Mad_Max_Fury_Road

Mad Max: Fury Road

As an embittered cop whose family had been killed by a motorcycle gang, Mel Gibson instilled Max Rockatansky with an aura of vengeance at his core. Now in Mad Max: Fury Road, Tom Hardy (who played Bane in The Dark Knight Rises) is more of a contemplative “feral” sans any societal credentials. Captured and used for a hood ornament, this Max is as far removed from Gibson’s vision as Beyond Thunderdome is from director George Miller’s apocalyptic drag race.

Miller has chosen to fragment his latest installment into a series of copiously splintered high energy assaults set in a Sadean Sahara full of despots, harems and hideously amalgamated demolition death cars occupied by bleached out “yes men” in service to the warlord, Immortan Joe (played by Hugh Keays-Byrne from the original Mad Max, looking suspiciously similar to Iron Maiden’s mascot, Eddie). With Max grunting and helplessly strapped down during the first third of the film, the stunts fall to one of Joe’s foot soldiers, a one-armed, androgynous Furiosa (Charlize Theron).

And that’s pretty much the necessary scorecard, except for the prized commodity at hand that results in the massive chase across salt flats in the pursuit of misguided dreams. It may indeed be a female-centric film, along the lines of Margaret Atwood scripting a Roadrunner cartoon based on Friedkin’s Sorcerer. But though scarce, fuel provides the means to retrieve Joe’s stolen harem, meaning fertility is the motivating force behind Furiosa’s breaking rank and risking the wrath of Joe.

But it’s this theme of sisterhood that’s caused some to call into question prerogatives, calling for a boycott of Fury Road, claiming the movie negates the masculine hero to secondary status, giving Theron precedence. OK, so what? This is exactly what pisses me off about those who call for boycotts in general: they aren’t informed or haven’t seen the product before getting their tiff in a tuff, willing to punish any involved just to get their way!
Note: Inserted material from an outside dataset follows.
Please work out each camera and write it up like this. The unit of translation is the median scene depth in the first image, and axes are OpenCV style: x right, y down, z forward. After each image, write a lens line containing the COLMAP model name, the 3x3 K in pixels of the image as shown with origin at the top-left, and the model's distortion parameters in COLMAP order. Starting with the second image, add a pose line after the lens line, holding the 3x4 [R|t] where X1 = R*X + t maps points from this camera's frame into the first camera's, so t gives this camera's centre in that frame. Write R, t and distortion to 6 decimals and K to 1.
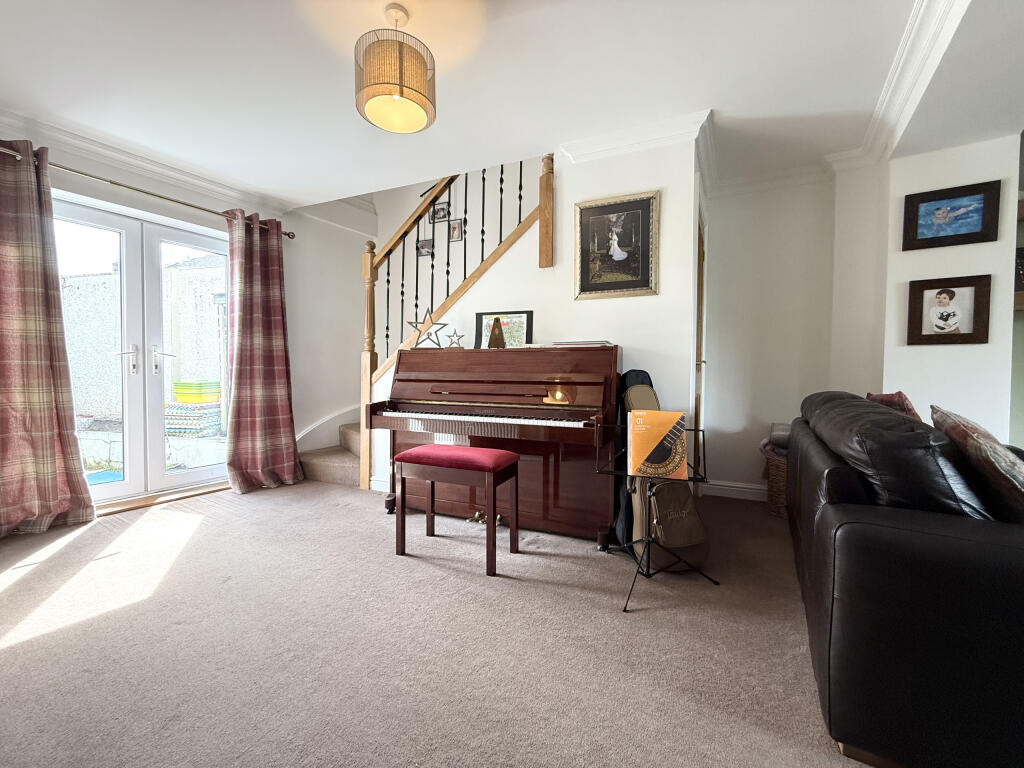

So let me see if I understand what’s bothering these people.

In Mad Max: Fury Road, gorgeous women are enslaved to provide their warlord a healthy, normal offspring, and all that’s required of them is to look good and bear children!

Furthermore, once he’s escaped captivity, Max chooses to accompany Furiosa and the breeders to find safe haven, saying, “men are here to fix things, and when they fail, are driven mad!”

What, then, is the feminist slant here?

I recall that when Disney released The Lion King, feminist film critics went ballistic over the movie suggesting that males should protect their wife and children! I remember visiting Agnes Scott to attend a friend’s play, seeing posters in the adjacent hallways claiming “Marriage and Paternalism are ideas that are outdated!”

Mad Max: Fury Road, metaphorically, is a movie about remembering family and commonality that binds men and women together against savagery. The alternative to paternalism isn’t feminism but hooliganism, or caddish rogue male behavior.

The duality of Furiosa and Max is indisputable!

They dress alike. She wears her hair closely cropped while his hair is shorn to a skull cap. Max is closer to being Furiosa’s spirit guide as she protects the women at hand.

Unduly criticized for retracing its steps, the pursuit to the “greener” pasture only to reverse itself and re-battle the savages paints this as a cyclical journey – if society can crumble, it can be reinstated also! Tyranny and mutation are not the ends but the means to a civilized solution.

The original Mad Max was a twisted tale of revenge that foreshadowed the impending apocalypse that was transpiring around him.

The Road Warrior served as a beacon to priorities after the cataclysm occurred and the fundamentals of life were essentially food, water and fuel for a nomadic existence.

Beyond Thunderdome warned that the lure of promise was besieged with depravity – both on and off the screen!

Mad Max: Fury Road is the anxious turmoil of recovery as George Miller ferociously uses his camera as though it too was part of the chaotic swirl that envelops the pain and promise, only this time it’s not enough to survive. You need somewhere to go to.